Task to complete: Produce a faithful copy of every record below, without the pictures.

** Dataset content follows **

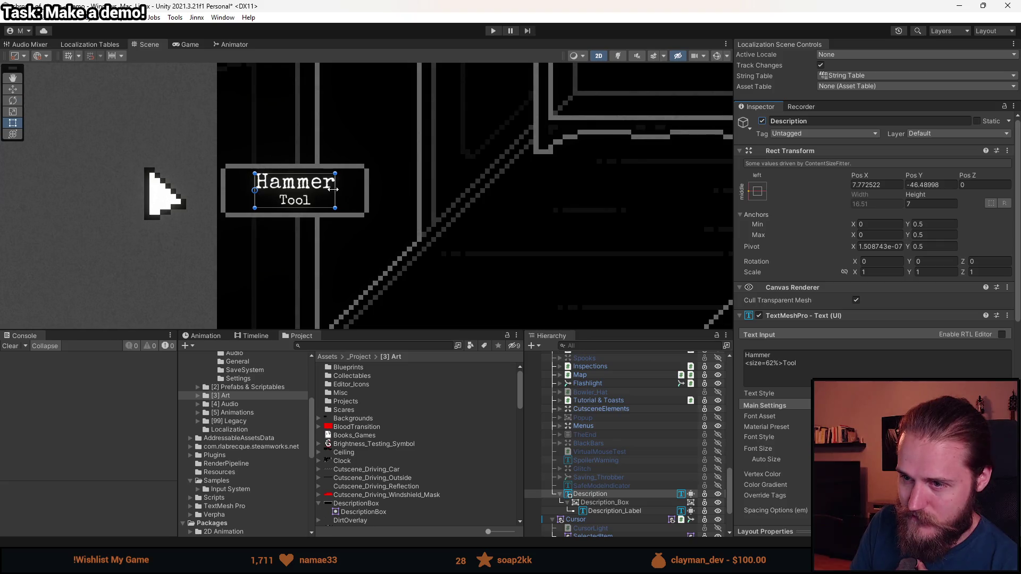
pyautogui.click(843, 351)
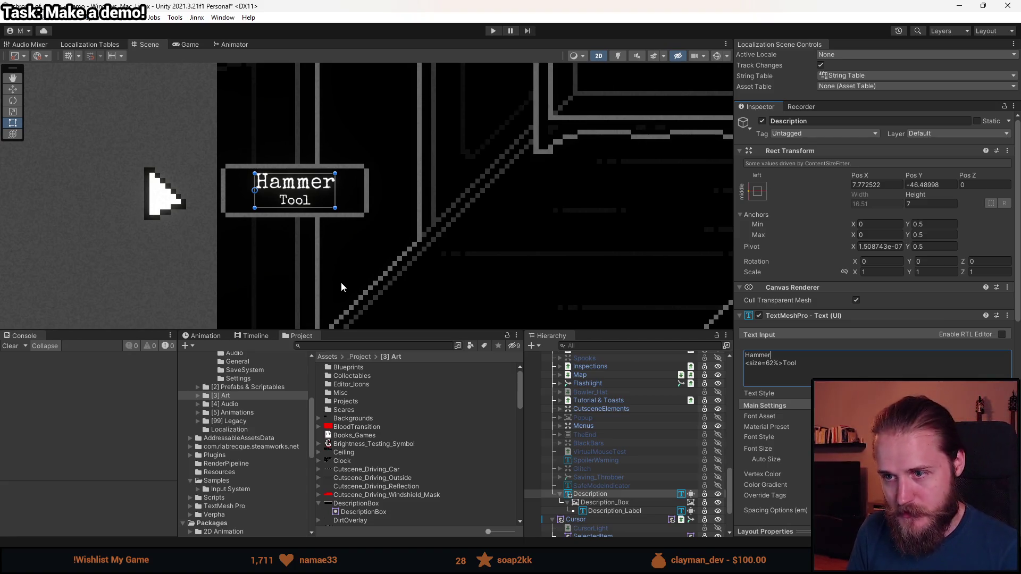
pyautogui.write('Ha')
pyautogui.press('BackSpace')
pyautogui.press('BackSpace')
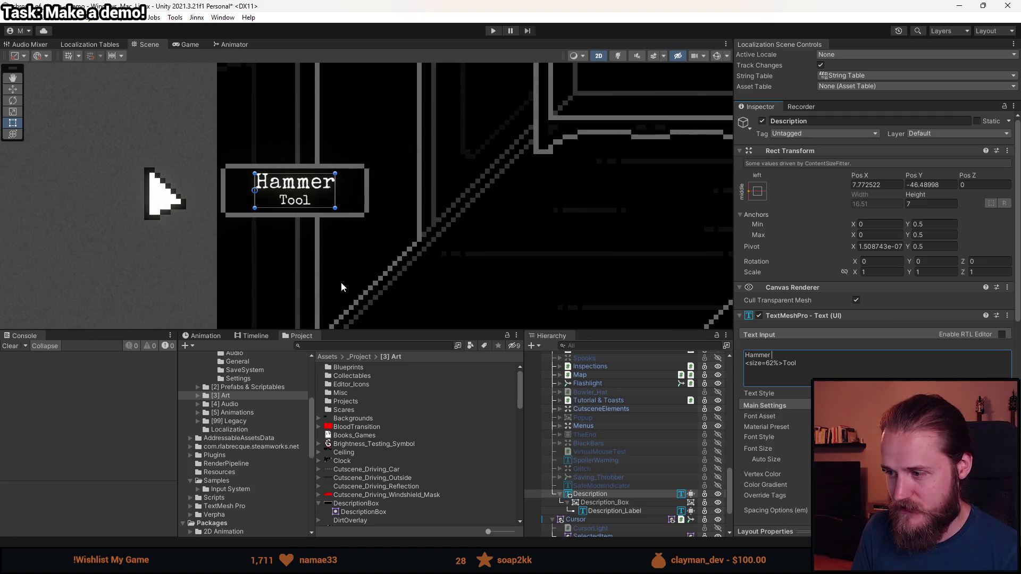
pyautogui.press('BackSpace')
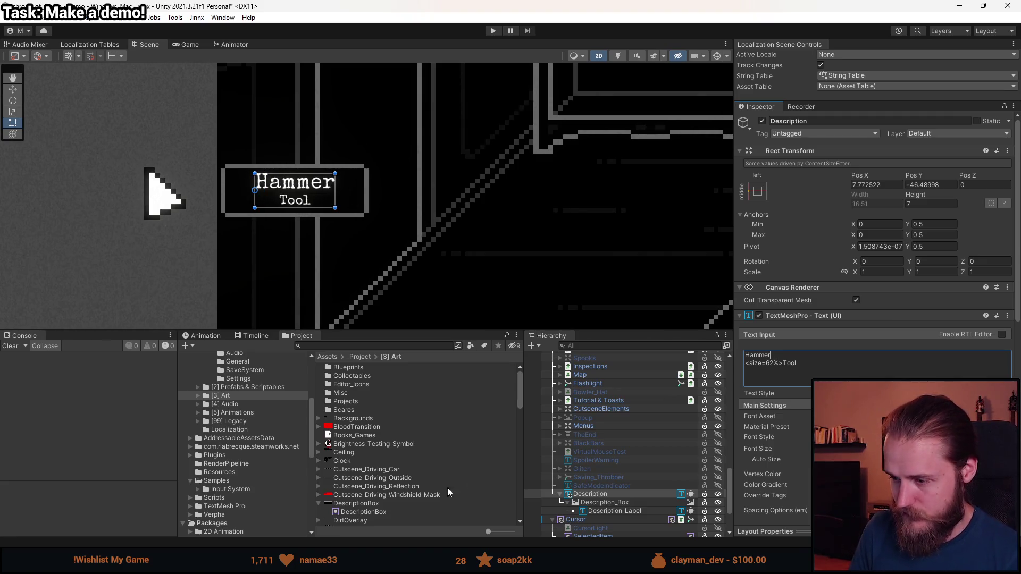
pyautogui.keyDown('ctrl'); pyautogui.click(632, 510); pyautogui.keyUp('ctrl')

** End of Dataset content **

Solution for this exercise:
pyautogui.click(843, 351)
pyautogui.write('Ha')
pyautogui.press('BackSpace')
pyautogui.press('BackSpace')
pyautogui.press('BackSpace')
pyautogui.keyDown('ctrl'); pyautogui.click(632, 510); pyautogui.keyUp('ctrl')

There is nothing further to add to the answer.